Nuevos casos de homicidio figuran otra vez como la gota que derramó el vaso en temas de inseguridad ciudadana. Siempre es la última gota. El vaso, proclive a las caídas, por enésima vez será tumbado cuando sean vidas las que esta creciente delincuencia cobre. Cada vez que el agua llega al tope, la presencia mediática de las víctimas procede a ser parte de una estadística más. Y, en la medida que impere la impunidad y corrupción, el vaso será cada vez más estrecho y las caídas más frecuentes.

Con el impacto estruendoso en los medios, el problema de la seguridad en las calles aparece como una erupción volcánica y desaparece cuando el tiempo termina por cuajar la lava. El caso de Romina Cornejo, Ariana Reggiardo, Paola Vargas, Luis Choy y Félix Gonzales, por un período acicatearon la acción del Estado para hacer frente al flagelo con la creación del Conasec.
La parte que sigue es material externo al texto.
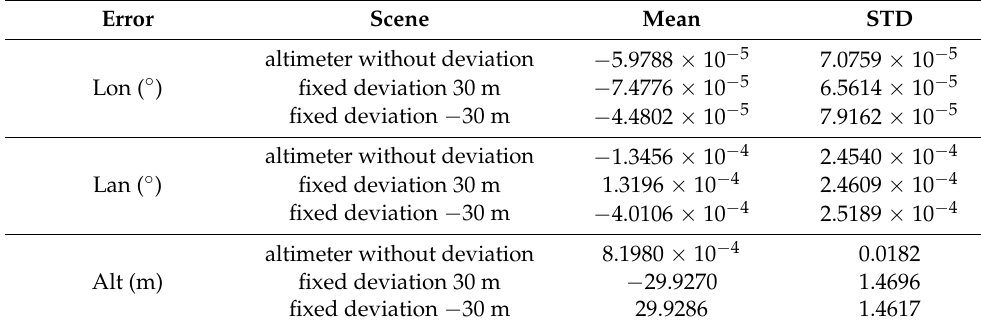
Table 5. Position error statistics.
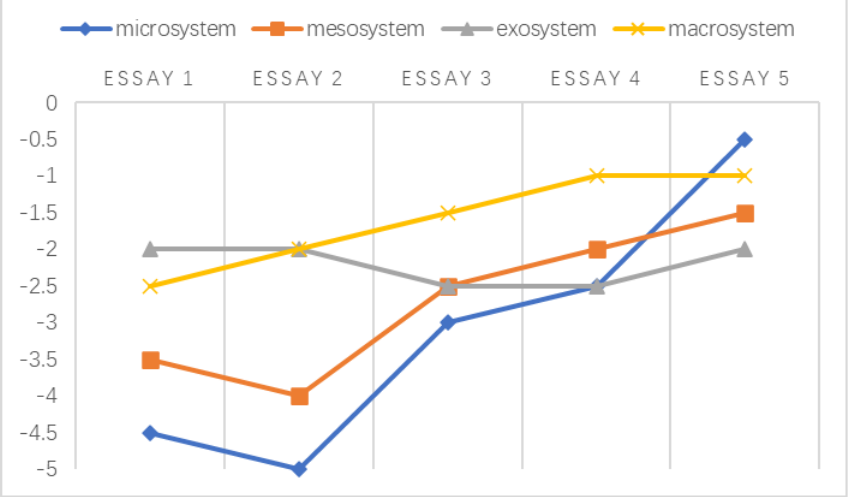
Figure 6. An illustration of T6’s emotional changes in the ecological systems after grading five essays.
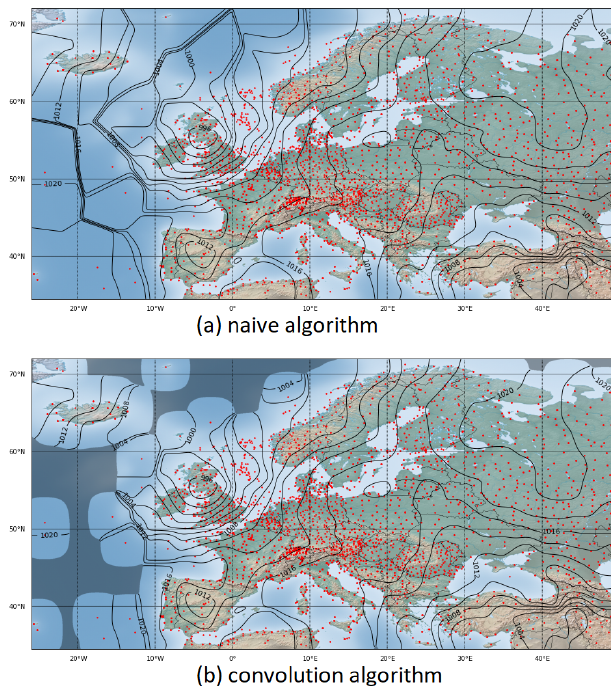
Figure 3. Panel (a) shows exact Barnes interpolation with the naive algorithm for 3490 sample points depicted in red, a 2400 × 1200 grid with a resolution of 32 grid points per degree and σ = 1 . 0 ◦ . Panel (b) shows approximate Barnes interpolation with the convo- lution algorithm for the same settings as for the naive algorithm above. The applied 4-fold convolution uses a rectangular mask of size 57. Areas where the denominator of Eq. (9) drops below a value of 0 . 001 or is even 0 are rendered with a darker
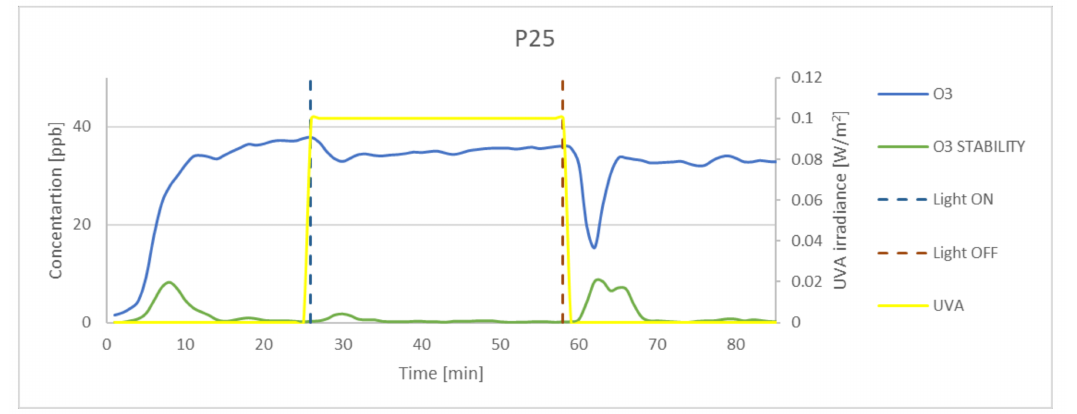
Figure 9. The oxidation of O 3 in the photocatalytic reaction with concentrations measured for P25. Data on UVA irradiation are shown in the supplementary chart. Dashed lines indicate the time of light on and off.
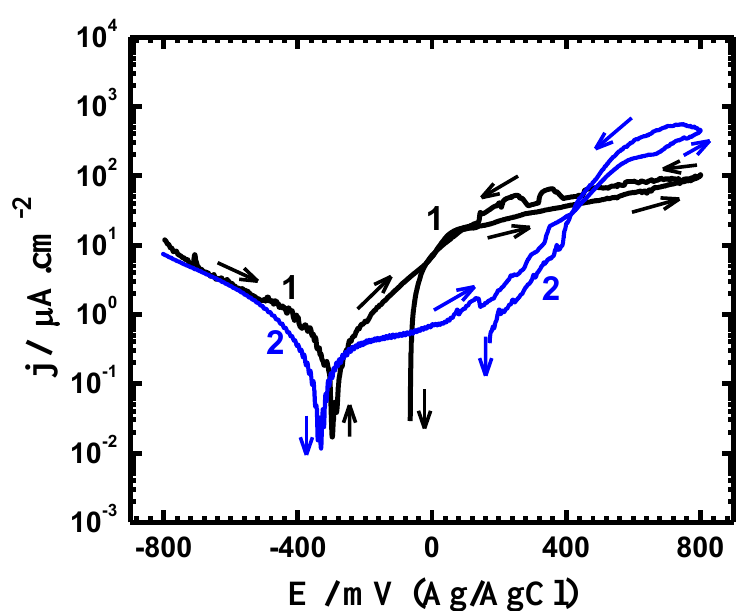
Figure 3. The polarization curves obtained for (1) Ti-6%Al and (2) Ti-6%Al-4%V alloys after their immersions in the chloride solution for 24 h.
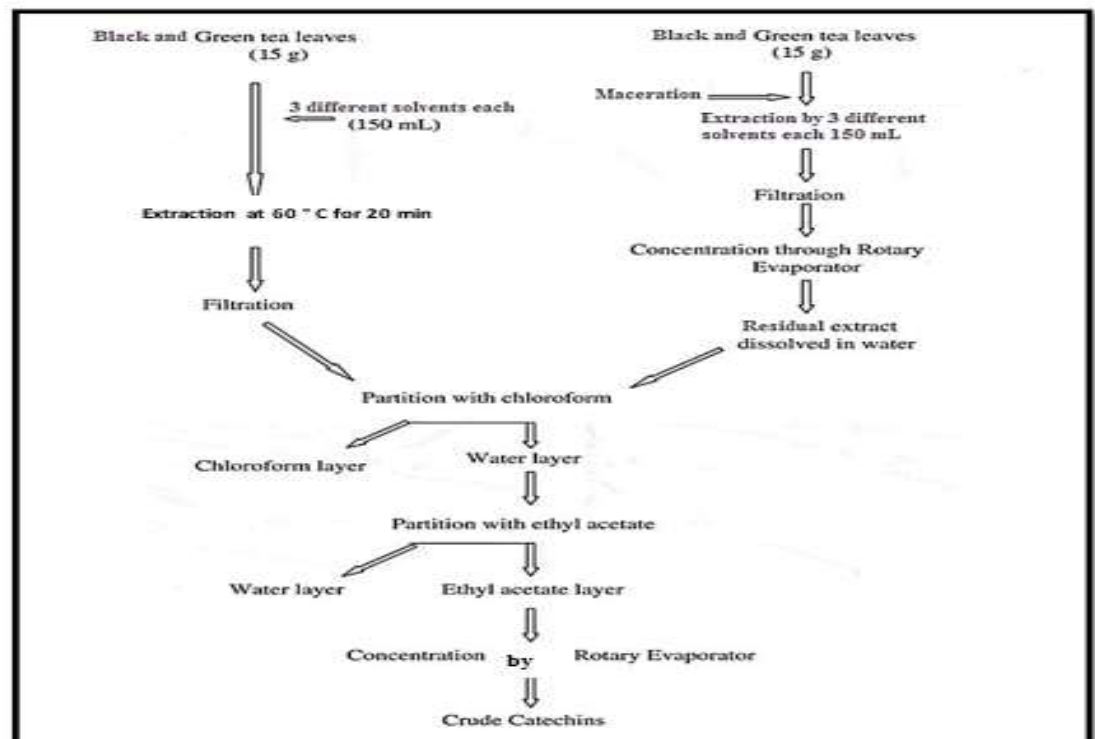
Figure 3. Systematic scheme for extraction of crude catechins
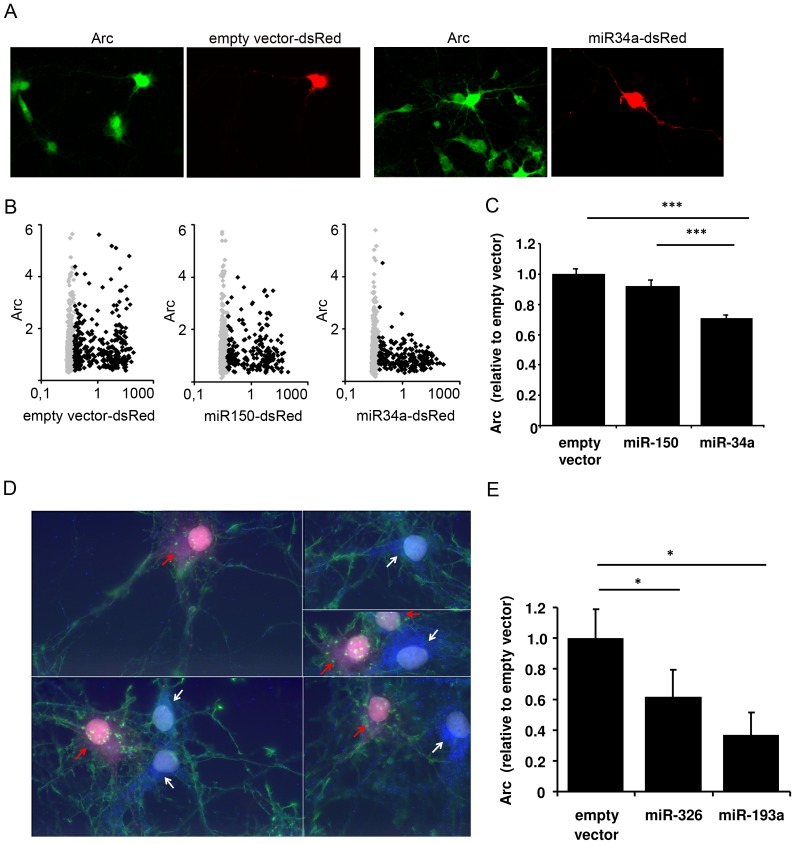
miR-34a, miR-326 and miR-193a downregulate Arc protein expression in cultured hippocampal neurons.Cultured hippocampal neurons were transfected with either empty vector-DsRed, miR150-DsRed, miR34a-DsRed, miR326-DsRed or miR193a-DsRed. Neurons were treated with BDNF for four hours and Arc protein expression was assessed by light microscopy. A) representative images of cells transfected with empty vector-DsRed and miR34a-DsRed, respectively. Note that Arc levels are very diverse within one sample. The fields of view were chosen to contain at least one DsRed-expressing neuron per image, and approximately 60 images from at least two different coverslips were taken per condition per experiment. During image acquisition and subsequent data analysis, the experimenter was blinded to the treatment group of the cells. B) scatter plots of Arc vs. DsRed levels per cell. Data are normalized to the average value of non-transfected cells. Gray diamonds = non-transfected cells; black diamonds = transfected cells. n = 3996 cells from 3 experiments. C) bar graph comparing the average Arc level in transfected cells. Values are normalized to the average Arc level in the non-transfected cells. A significant downregulation of Arc protein was seen in miR-34a transfected cells. Significance was tested by independent t-tests, p<0.001. Error bars = SEM. n = 763 cells from 3 experiments. D) representative images of cells transfected with miR-326-DsRed (cells labelled with DsRed and red arrows) and non-transfected cells (white arrows). Immunostaining of Arc protein is visualized in blue. Note that Arc levels are very diverse within one sample. Phalloidin labelling in green was used to visualize the individual cells. E) bar graph comparing the average Arc level in transfected cells. Values are normalized to the average Arc level in the non-transfected cells. A significant downregulation of Arc protein was seen in miR-193a and miR-326 transfected cells. Significance was tested by univariate ANOVA and post hoc tests, p<0.05. Error bars = SEM. n = 339 cells from 3 experiments.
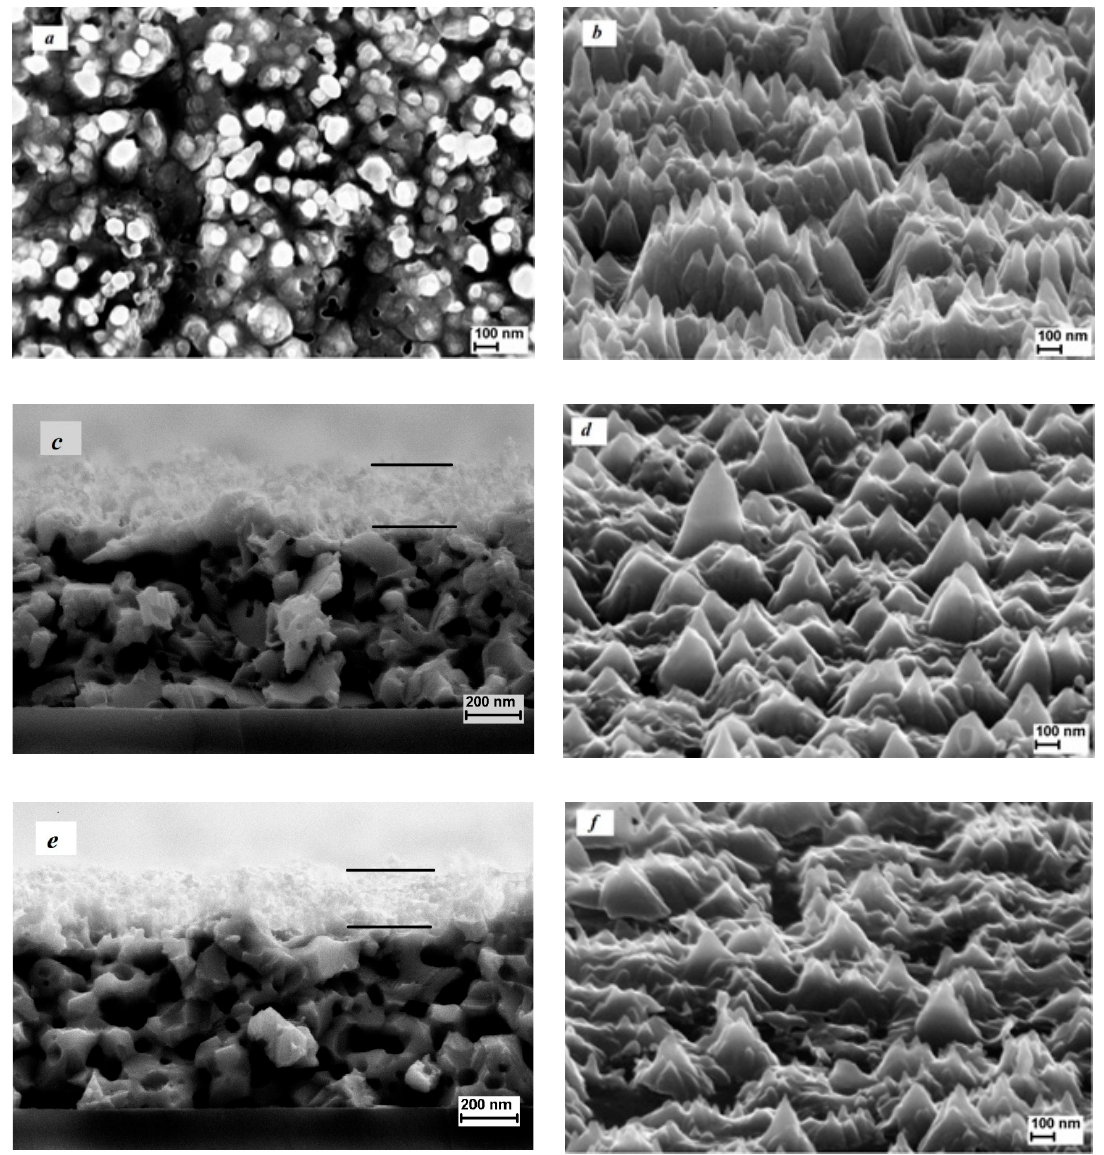
Figure 3. SEM images of the copper selenide film surface after plasma treatment at ion energy of 25 eV and durations of 30 s ( a , b ), 60 s ( c , d ), and 90 s ( e , f ). The sample tilts during imaging were 0° ( a ) and 70° ( b , d , f ). ( c , e ) Cross-sections of film, where the black lines are the borders of the lower and upper layers.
Pero la lucha contra el mal que el Presidente Humala se comprometió a liderar poco a poco se fue disipando entre espejismos, ilusiones e “inocentes percepciones”. El tiempo se encargó de enfriar el fervor intento de combatir la criminalidad. Pero hoy vuelve a rugir aquel león dormido de la inseguridad; aquel que despierta impotencia e indignación frente a casos como los de un joven [amigo] universitario de prominente futuro e infinita sonrisa (le decíamos Gonchi).

Diagnósticos existen. Podemos mejorar la capacidad de gasto, crear leyes, invertir en equipamiento, prevención, educación, capacitación, información ciudadana, reformar el sistema penal, ‘municipalizar’ a la policía. Empero, el poco fruto que rinda será en vano si antes no se combate la enraizada corrupción que seduce tanto a quienes debieran de luchar contra el crimen, como a quienes se proclaman víctimas del mismo.

Preocupa que de cada 100 encuestados, según el informe de criminalidad del INEI, sólo el 5.1% de las víctimas delincuenciales presente una denuncia. La poca confianza frente a la institución tiene asidero en la práctica que a diario manifiesta la facilidad con que las autoridades policiales soslayan la comisión de delitos a cambio de unos cuantos billetes que apañan esa “inocente” infracción.

En tal sentido, cualquier intento de denuncia es rápidamente inhibido, a sabiendas de que favorecerá a quien tenga los medios para agilizarla o archivarla. Y, en un escenario así, el culpable siempre será el que guarda el billete, pero no quien extiende la mano, incita la jugada u ofrece con la mirada. No existe corrupto sin corruptor. Es fácil rasgarnos las vestiduras culpando al policía corrupto. Pero difícil es aceptar que la metástasis de este cáncer se explica por la retroalimentación y vista gorda de quien también transgrede la ley, pero no porta uniforme: el ciudadano común y corriente. Esa doble moral que convive en quien critica al corrupto, pero que inmerso en problemas consagra su ‘viveza’ jugando bajo la mesa.

Gonzalo Portocarrero acuña el concepto de “sociedad de cómplices” en alusión a un “ethos”, o forma de vida, que permite apañarnos las culpas y aceptar que otros transgredan la ley porque en el fondo sabemos que nosotros también la infringiríamos si tuviésemos la oportunidad –y el poder- de hacerlo en favor nuestro. Una suerte de ‘pacto social’ que naturaliza la corrupción ahí donde el Estado está ausente y reina la impunidad. En ese escenario va menguándose la confianza en la legalidad para volvernos todos cómplices de la ilegalidad.

Es cierto que la inseguridad ciudadana no se combate de la noche a la mañana. Tampoco se encuentra únicamente en manos de la policía o los militares. Pero si esperamos que en algo cambie la manera en que éstos reaccionan frente a nuestros suplicios, no podemos seguir exigiendo a las autoridades que respeten la ley; que no sean corruptas; y, a la vez, ir agitando tan hipócritamente nuestro rabo de paja. Como bien mencioné, si existe la corrupción es debido a una cadena de complicidades que va desde el Estado hasta el más común de los ciudadanos.